Saturday, November 24, 2007

Andrew Price On Eminent Domain

Land use, development, and eminent domain are hot topics in Pocahontas County these days. Pick up any issue of The Pocahontas Times for the last several years, and you will read something about the controversial Slaty Fork sewage treatment plant. The latest issue (November 22, 2007) contains this report on the County Commission meeting:

...[T]he Pocahontas County Public Service District is now asking for money to evaluate alternative sites for the controversial regional sewage project in Slaty Fork....Much of the motivation for moving the site comes from the specter of eminent domain, Smith said, which has made the project unpopular with many county residents. The current site proposed by engineers sits on property belonging to members of Slaty Fork's Sharp family....Tom Shipley and his family have said they don't want the plant on their land and have challenged the project on environmental grounds and the threat that it could pose to their family business.

Although you can't search or read back issues of The Pocahontas Times unless you pay, you can learn more about the proposed sewage treatment plant at Save the Sharp Farm and 8 Rivers Safe Development.

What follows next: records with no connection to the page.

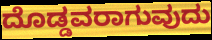
ದೊಡ್ಡವರಾಗುವುದುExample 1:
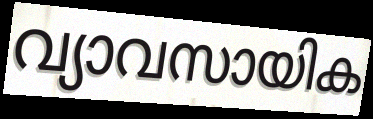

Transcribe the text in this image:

വ്യാവസായിക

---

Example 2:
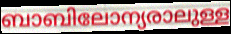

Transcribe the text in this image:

ബാബിലോന്യരാലുള്ള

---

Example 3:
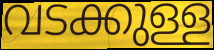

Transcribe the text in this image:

വടക്കുള്ള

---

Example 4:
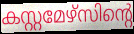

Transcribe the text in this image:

കസ്റ്റമേഴ്സിന്റെ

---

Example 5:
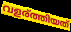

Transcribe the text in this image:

വളര്ത്തിയത്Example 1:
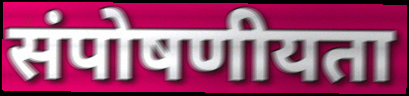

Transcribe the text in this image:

संपोषणीयता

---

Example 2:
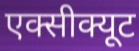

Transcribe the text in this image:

एक्सीक्यूट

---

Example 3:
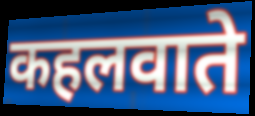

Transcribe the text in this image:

कहलवाते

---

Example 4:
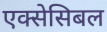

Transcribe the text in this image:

एक्सेसिबल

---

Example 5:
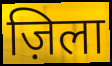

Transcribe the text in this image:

ज़िला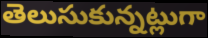
తెలుసుకున్నట్లుగాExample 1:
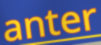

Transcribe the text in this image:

anter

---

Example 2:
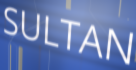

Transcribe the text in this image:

SULTAN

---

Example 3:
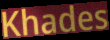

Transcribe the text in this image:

Khades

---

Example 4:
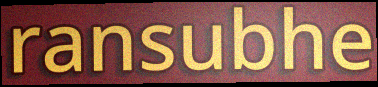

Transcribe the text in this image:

ransubhe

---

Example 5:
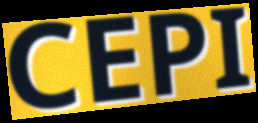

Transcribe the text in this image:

CEPI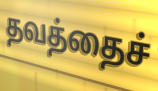
தவத்தைச்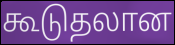
கூடுதலானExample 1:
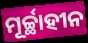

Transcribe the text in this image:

ମୂର୍ଚ୍ଛାହୀନ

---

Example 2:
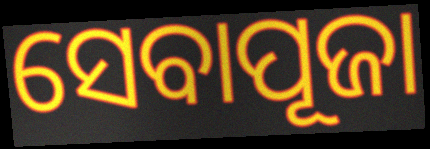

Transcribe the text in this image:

ସେବାପୂଜା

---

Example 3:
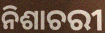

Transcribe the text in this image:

ନିଶାଚରୀ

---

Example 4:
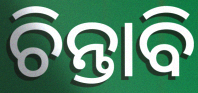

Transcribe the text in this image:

ଚିନ୍ତାବି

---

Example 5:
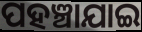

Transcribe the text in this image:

ପହଞ୍ଚାଯାଇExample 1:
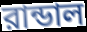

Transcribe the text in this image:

রান্ডাল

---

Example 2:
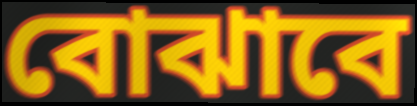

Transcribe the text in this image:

বোঝাবে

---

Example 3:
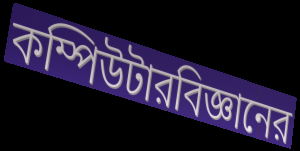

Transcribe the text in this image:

কম্পিউটারবিজ্ঞানের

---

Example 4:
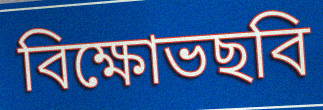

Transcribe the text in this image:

বিক্ষোভছবি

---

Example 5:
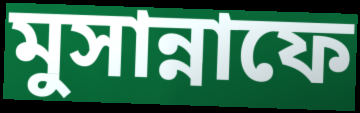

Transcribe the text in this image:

মুসান্নাফে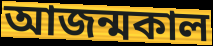
আজন্মকাল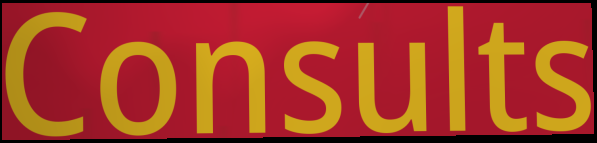
Consults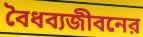
বৈধব্যজীবনের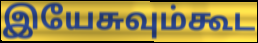
இயேசுவும்கூட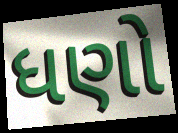
ધણો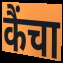
कैंचा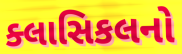
ક્લાસિકલનો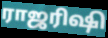
ராஜரிஷிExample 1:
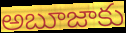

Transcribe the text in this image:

అబూజాకు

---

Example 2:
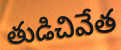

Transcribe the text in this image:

తుడిచివేత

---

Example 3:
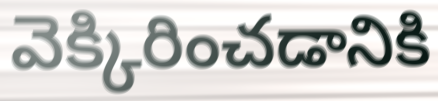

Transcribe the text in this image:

వెక్కిరించడానికి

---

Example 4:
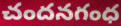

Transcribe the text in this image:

చందనగంధ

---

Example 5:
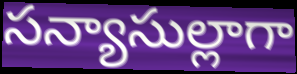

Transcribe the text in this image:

సన్యాసుల్లాగా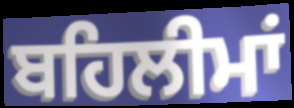
ਬਹਿਲੀਮਾਂ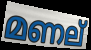
മണല്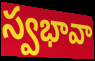
స్వభావాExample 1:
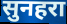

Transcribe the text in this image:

सुनहरा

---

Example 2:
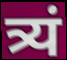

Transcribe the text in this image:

त्र्यं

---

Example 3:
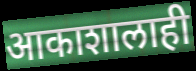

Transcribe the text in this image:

आकाशालाही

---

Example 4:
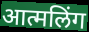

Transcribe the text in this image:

आत्मलिंग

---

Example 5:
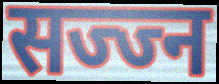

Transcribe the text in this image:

सज्ज्न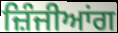
ਜ਼ਿੰਜੀਆਂਗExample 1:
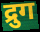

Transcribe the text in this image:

द्रुग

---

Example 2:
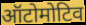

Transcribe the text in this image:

ऑटोमोटिव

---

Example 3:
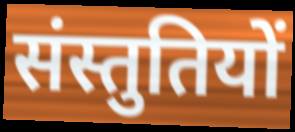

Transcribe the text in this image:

संस्तुतियों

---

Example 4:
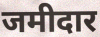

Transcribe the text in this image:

जमीदार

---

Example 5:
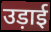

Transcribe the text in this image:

उड़ाईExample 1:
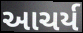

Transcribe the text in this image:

આચર્ય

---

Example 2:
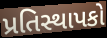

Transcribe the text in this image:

પ્રતિસ્થાપકો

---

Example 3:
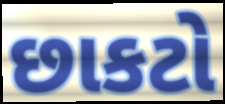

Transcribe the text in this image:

છાકટો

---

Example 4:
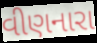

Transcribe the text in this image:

વીણનારા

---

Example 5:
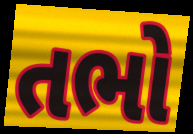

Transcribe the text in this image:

તભો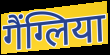
गैंग्लियाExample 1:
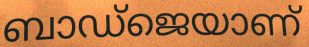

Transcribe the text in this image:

ബാഡ്ജെയാണ്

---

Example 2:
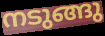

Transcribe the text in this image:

നടുങ്ങു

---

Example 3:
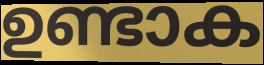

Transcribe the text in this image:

ഉണ്ടാക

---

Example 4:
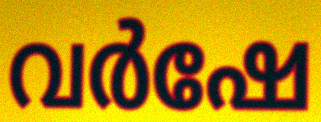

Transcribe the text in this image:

വർഷേ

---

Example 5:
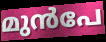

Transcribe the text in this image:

മുൻപേ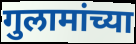
गुलामांच्या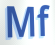
Mf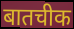
बातचीक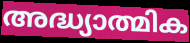
അദ്ധ്യാത്മികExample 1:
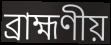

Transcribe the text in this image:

ব্রাহ্মণীয়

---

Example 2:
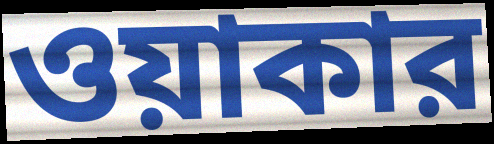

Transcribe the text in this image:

ওয়াকার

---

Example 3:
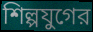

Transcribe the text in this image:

শিল্পযুগের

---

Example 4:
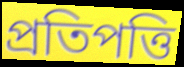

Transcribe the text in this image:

প্রতিপত্তি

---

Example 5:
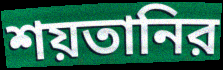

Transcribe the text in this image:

শয়তানির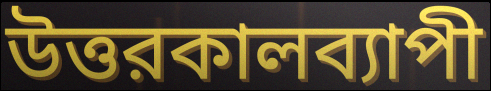
উত্তরকালব্যাপীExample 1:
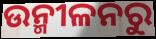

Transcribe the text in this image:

ଉନ୍ମୀଳନରୁ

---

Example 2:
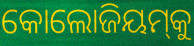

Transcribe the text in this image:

କୋଲୋଜିୟମ୍‍କୁ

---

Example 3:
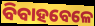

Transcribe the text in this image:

ବିବାହବେଳେ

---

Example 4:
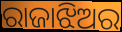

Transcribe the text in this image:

ରାଜାଝିଅର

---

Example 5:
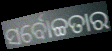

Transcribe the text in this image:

ସର୍ବୋଚ୍ଚତାର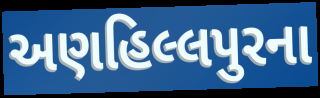
અણહિલ્લપુરના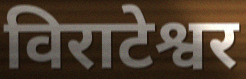
विराटेश्वरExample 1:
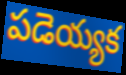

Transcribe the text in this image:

పడెయ్యక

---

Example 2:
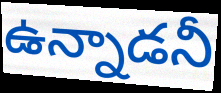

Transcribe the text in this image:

ఉన్నాడనీ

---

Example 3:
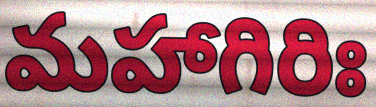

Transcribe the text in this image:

మహాగిరిః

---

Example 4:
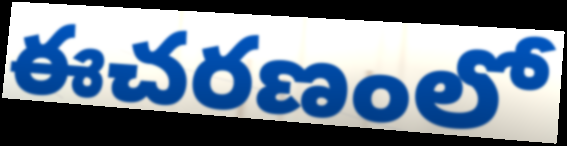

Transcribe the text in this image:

ఈచరణంలో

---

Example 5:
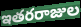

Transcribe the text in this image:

ఇతరరాజుల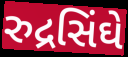
રુદ્રસિંઘેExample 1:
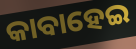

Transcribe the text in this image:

କାବାହେଇ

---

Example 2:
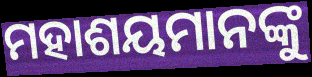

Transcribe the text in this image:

ମହାଶୟମାନଙ୍କୁ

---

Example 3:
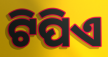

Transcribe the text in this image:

ଟିପିଏ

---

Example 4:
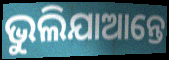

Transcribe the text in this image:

ଭୁଲିଯାଆନ୍ତେ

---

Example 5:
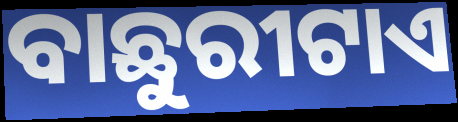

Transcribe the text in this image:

ବାଛୁରୀଟାଏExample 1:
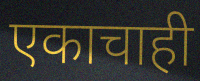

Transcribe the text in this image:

एकाचाही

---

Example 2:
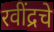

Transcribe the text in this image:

रवींद्रचे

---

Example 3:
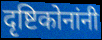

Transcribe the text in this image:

दृष्टिकोनांनी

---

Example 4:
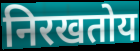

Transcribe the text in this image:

निरखतोय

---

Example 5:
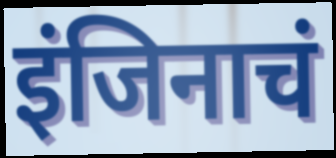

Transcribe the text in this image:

इंजिनाचं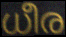
ധീര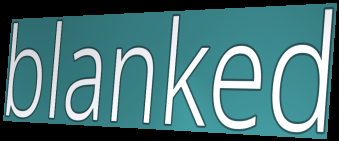
blanked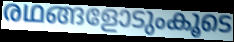
രഥങ്ങളോടുംകൂടെ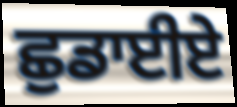
ਛੁਡਾਈਏ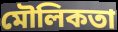
মৌলিকতাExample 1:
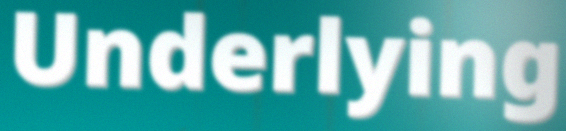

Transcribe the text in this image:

Underlying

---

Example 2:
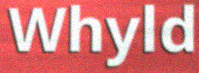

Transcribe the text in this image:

Whyld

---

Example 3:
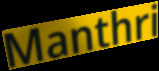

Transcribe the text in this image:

Manthri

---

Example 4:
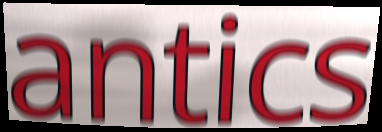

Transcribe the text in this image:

antics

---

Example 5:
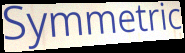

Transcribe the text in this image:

Symmetric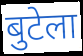
बुटेला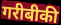
गरीबीकी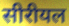
सीरीयल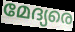
മേദ്യരെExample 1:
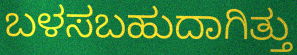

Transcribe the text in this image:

ಬಳಸಬಹುದಾಗಿತ್ತು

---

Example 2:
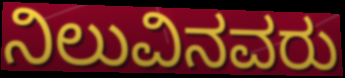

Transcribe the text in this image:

ನಿಲುವಿನವರು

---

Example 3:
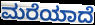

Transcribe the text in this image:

ಮರೆಯಾದೆ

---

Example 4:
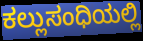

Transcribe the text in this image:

ಕಲ್ಲುಸಂಧಿಯಲ್ಲಿ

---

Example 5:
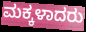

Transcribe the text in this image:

ಮಕ್ಕಳಾದರು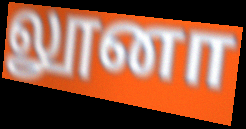
லூனாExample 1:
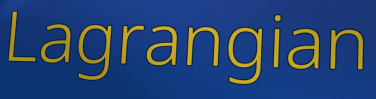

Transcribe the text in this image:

Lagrangian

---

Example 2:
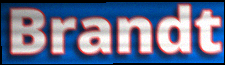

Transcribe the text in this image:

Brandt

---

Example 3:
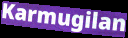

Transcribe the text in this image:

Karmugilan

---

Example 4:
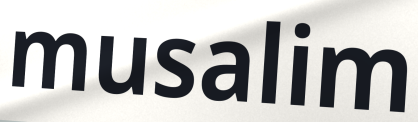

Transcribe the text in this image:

musalim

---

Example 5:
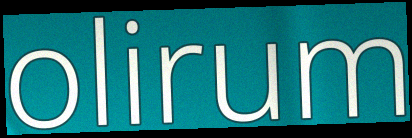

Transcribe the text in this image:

olirum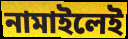
নামাইলেই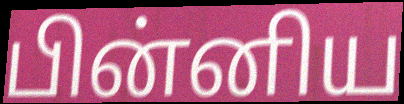
பின்னிய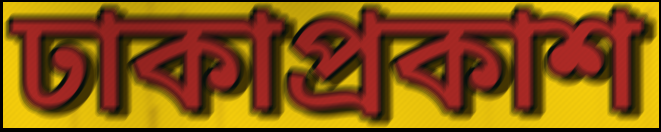
ঢাকাপ্রকাশ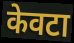
केवटा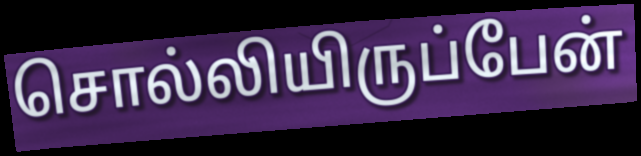
சொல்லியிருப்பேன்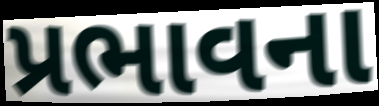
પ્રભાવનાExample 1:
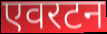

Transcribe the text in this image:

एवरटन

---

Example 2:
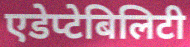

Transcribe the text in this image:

एडेप्टेबिलिटी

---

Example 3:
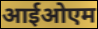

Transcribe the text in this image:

आईओएम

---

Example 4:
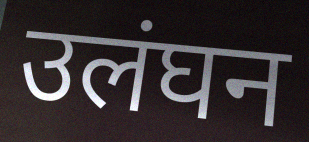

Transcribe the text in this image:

उलंघन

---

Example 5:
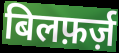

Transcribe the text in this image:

बिलफ़र्ज़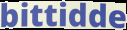
bittiddeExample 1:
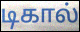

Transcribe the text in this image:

டிகால்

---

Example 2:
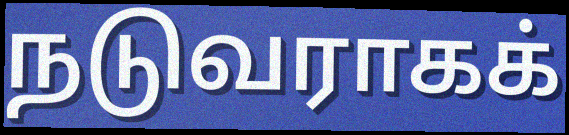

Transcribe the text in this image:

நடுவராகக்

While they address family, environmental and historic preservation reasons for preserving the Sharp farm, they don't come down hard on the issue of using taxpayers' money to build and/or clean up a utility that primarily benefits out-of-state interests: the vacation home developers and Snowshoe Resort. (Oops, my point of view is showing.)

Because so many people are so offended by the prospect of eminent domain in this case, I was surprised to learn that Andrew Price used the Pocahontas Times to advocate eminent domain to assist the outside railroad/logging interests, and facilitated condemnation proceedings in his law practice. These quotes come from Benign Betrayal: Capitalist Intervention in Pocahontas County, West Virginia, 1890-1910By John Hennen.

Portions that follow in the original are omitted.